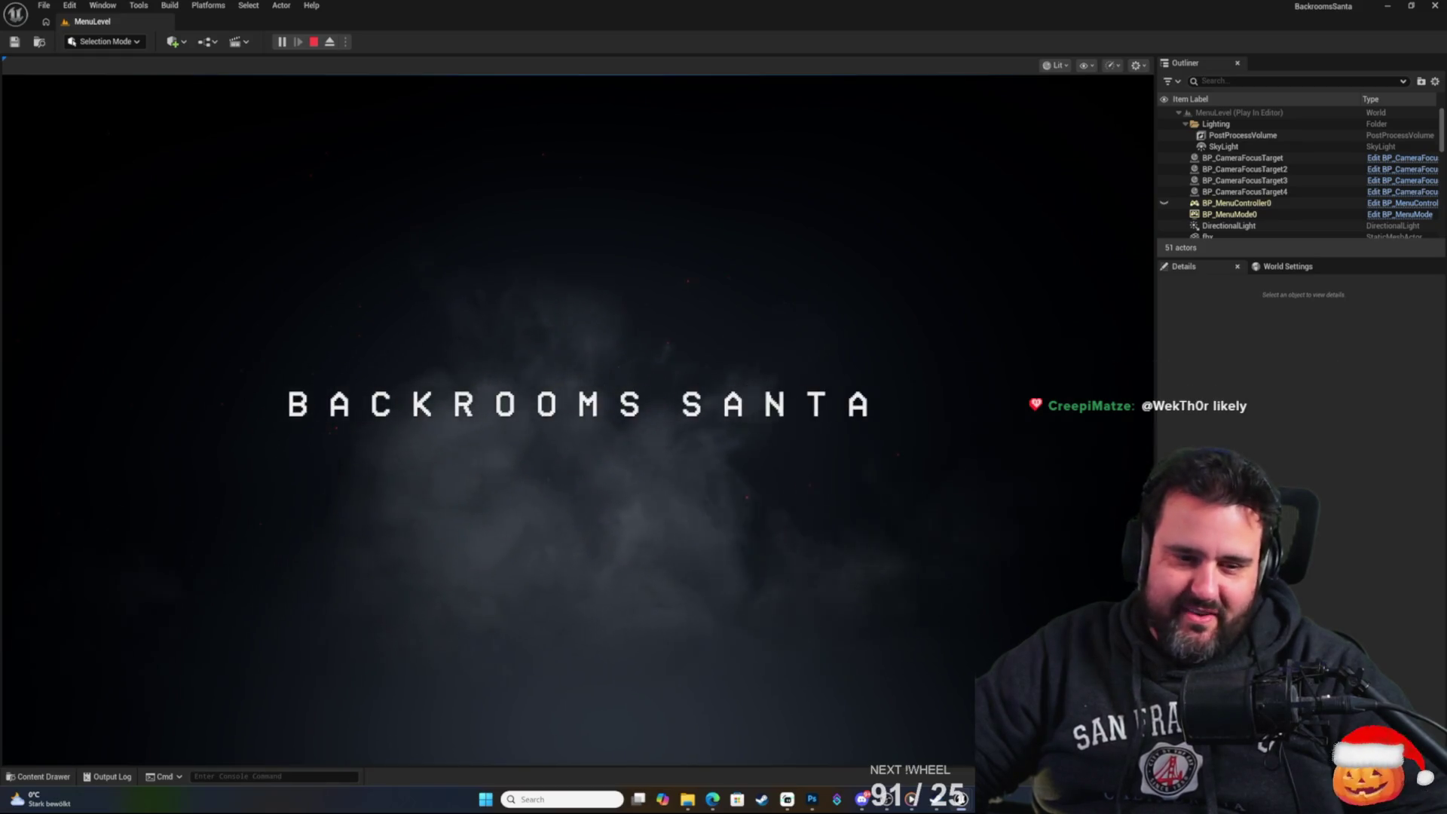
key(space)
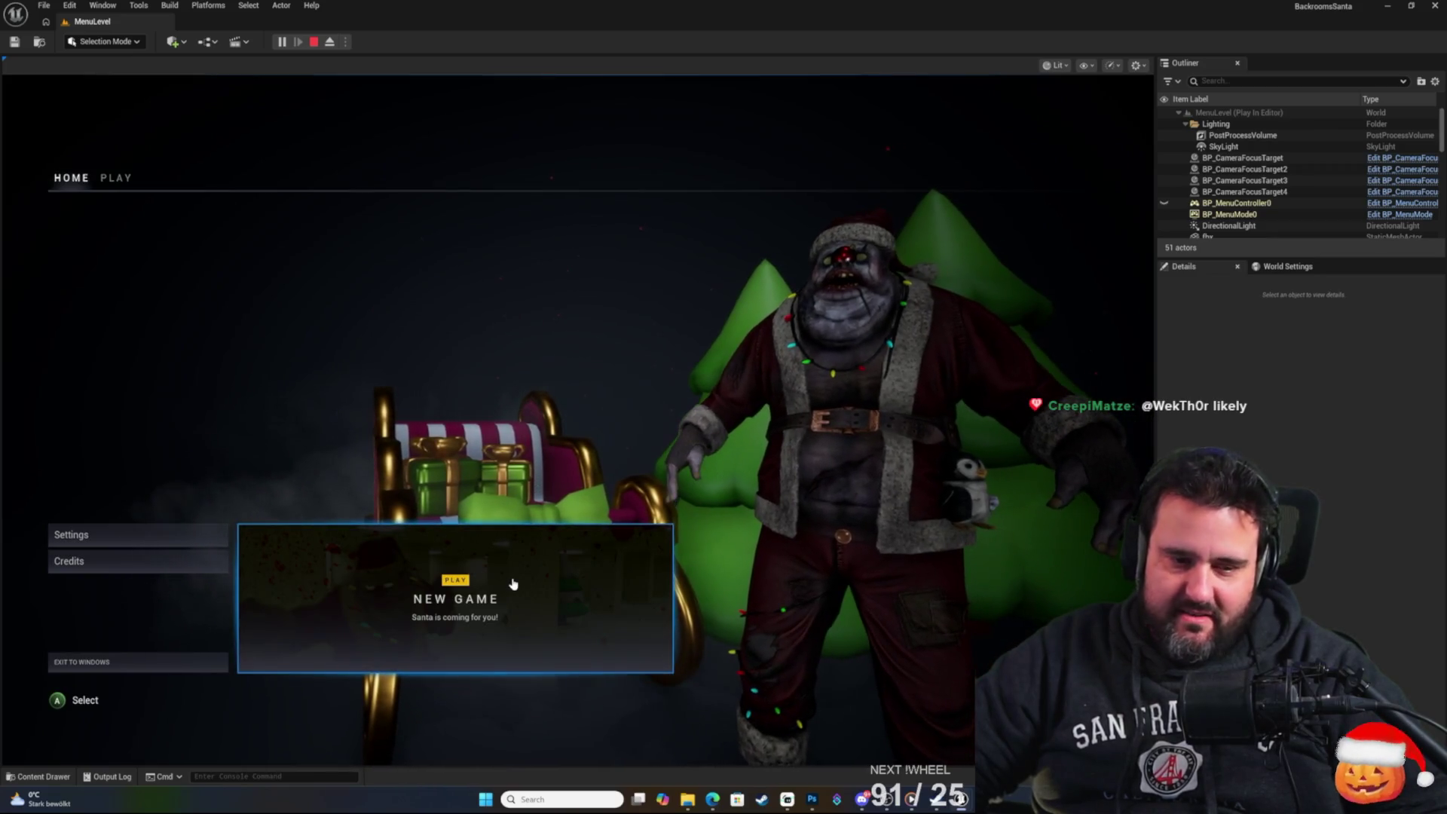
click(512, 584)
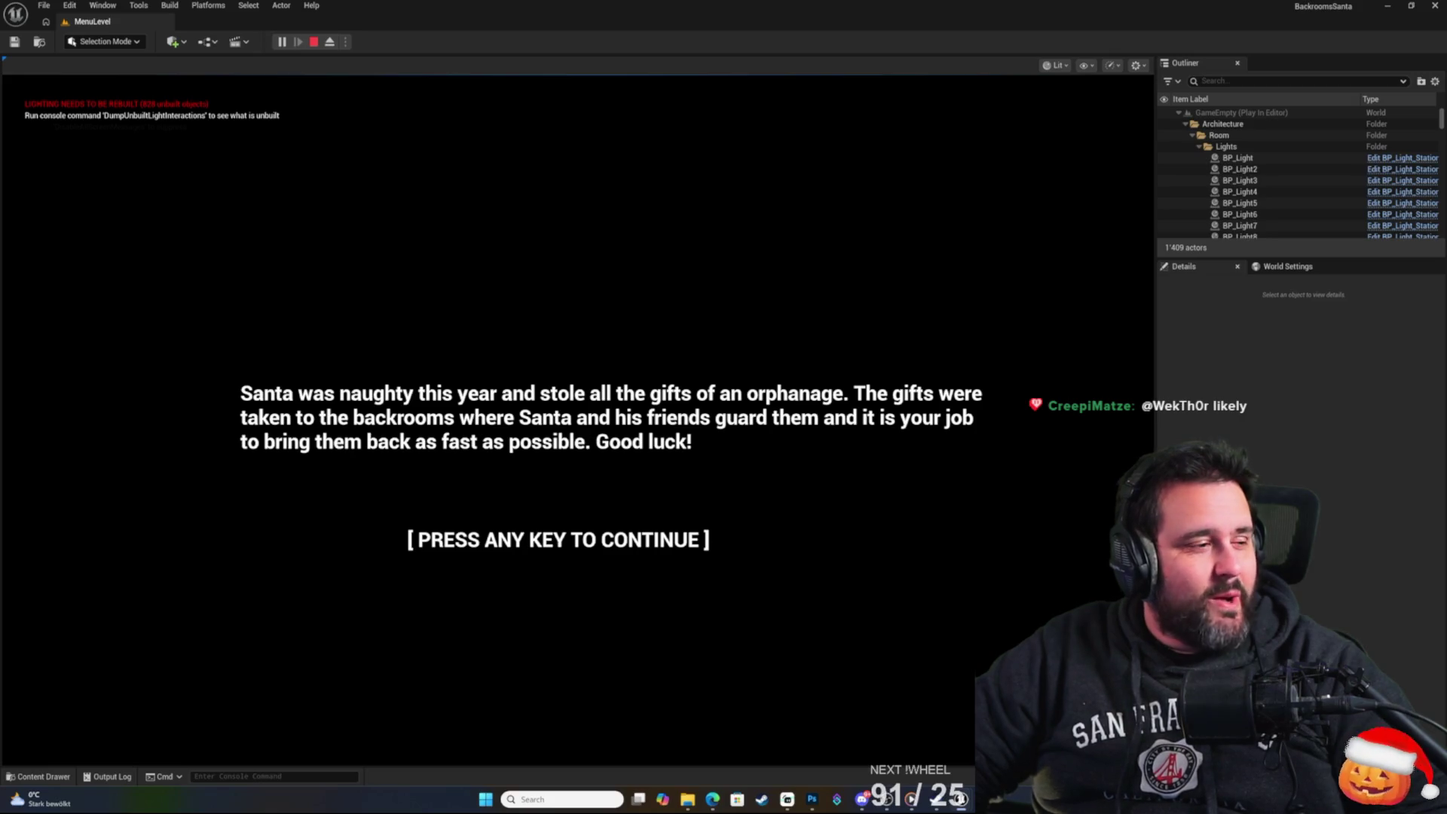
key(space)
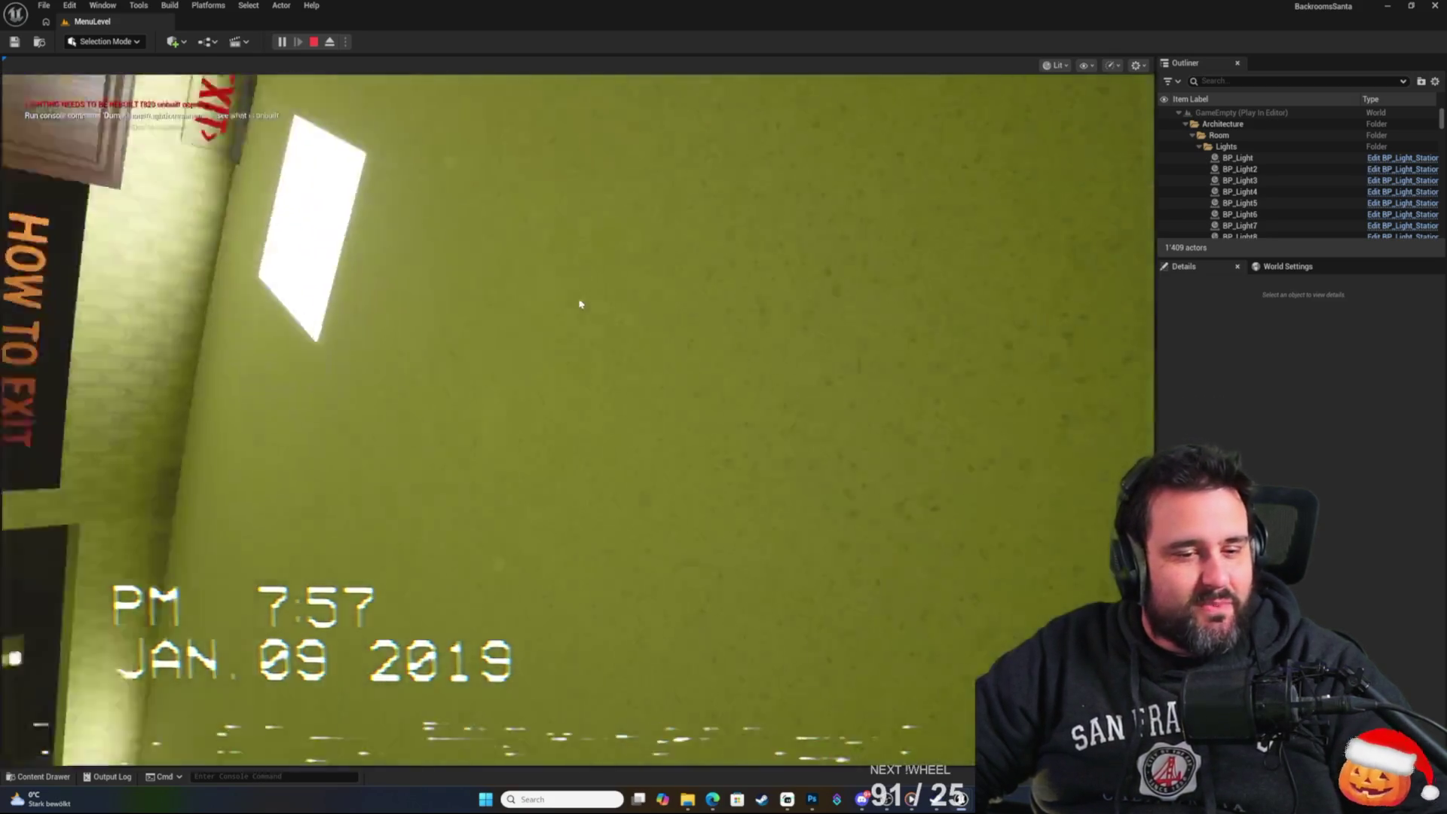
key(Escape)
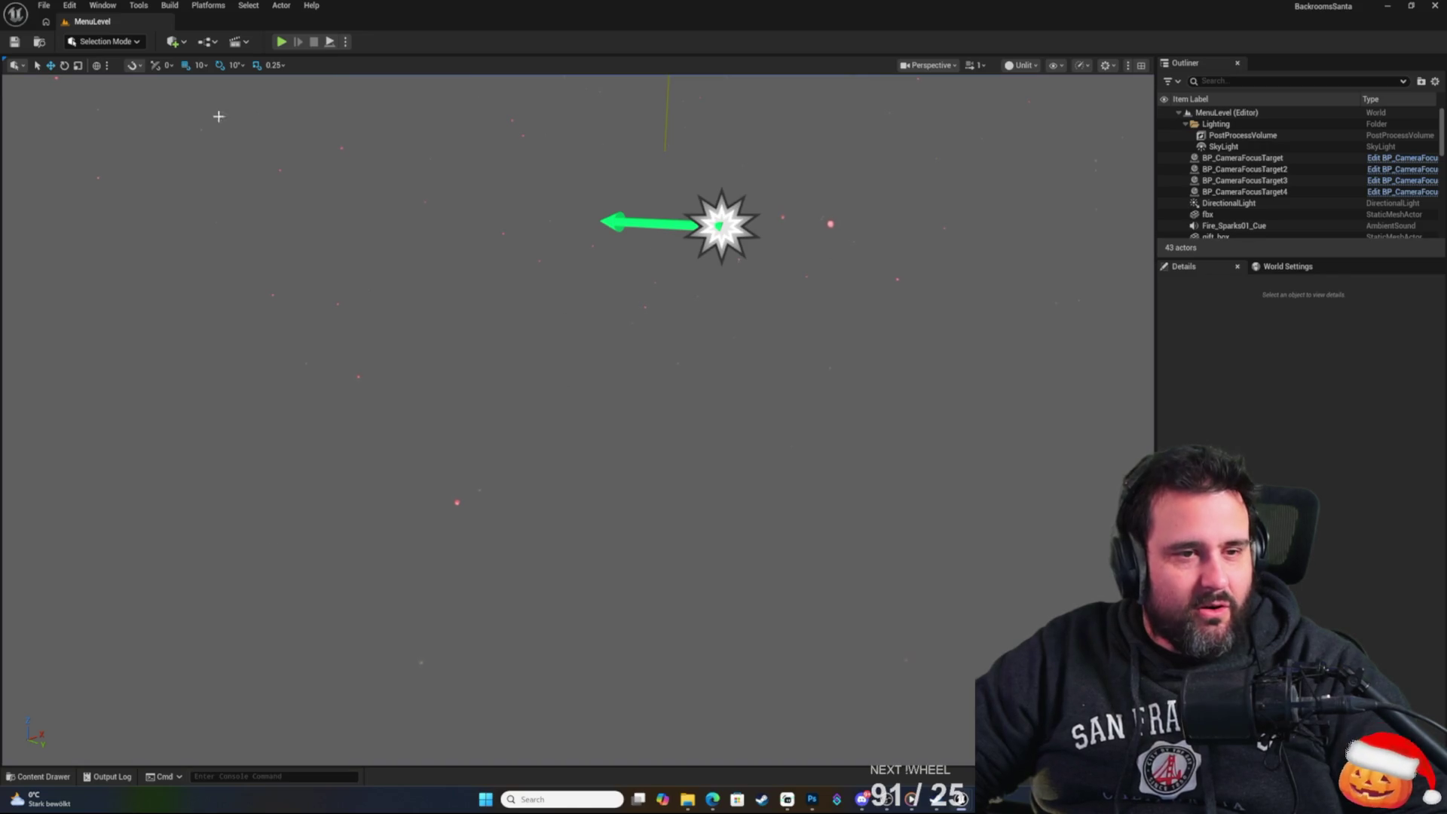
click(281, 42)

Task prompt
Give the data again exactly as written, with all pictures left out.

Your solution
key(space)
click(512, 584)
key(space)
key(Escape)
click(281, 42)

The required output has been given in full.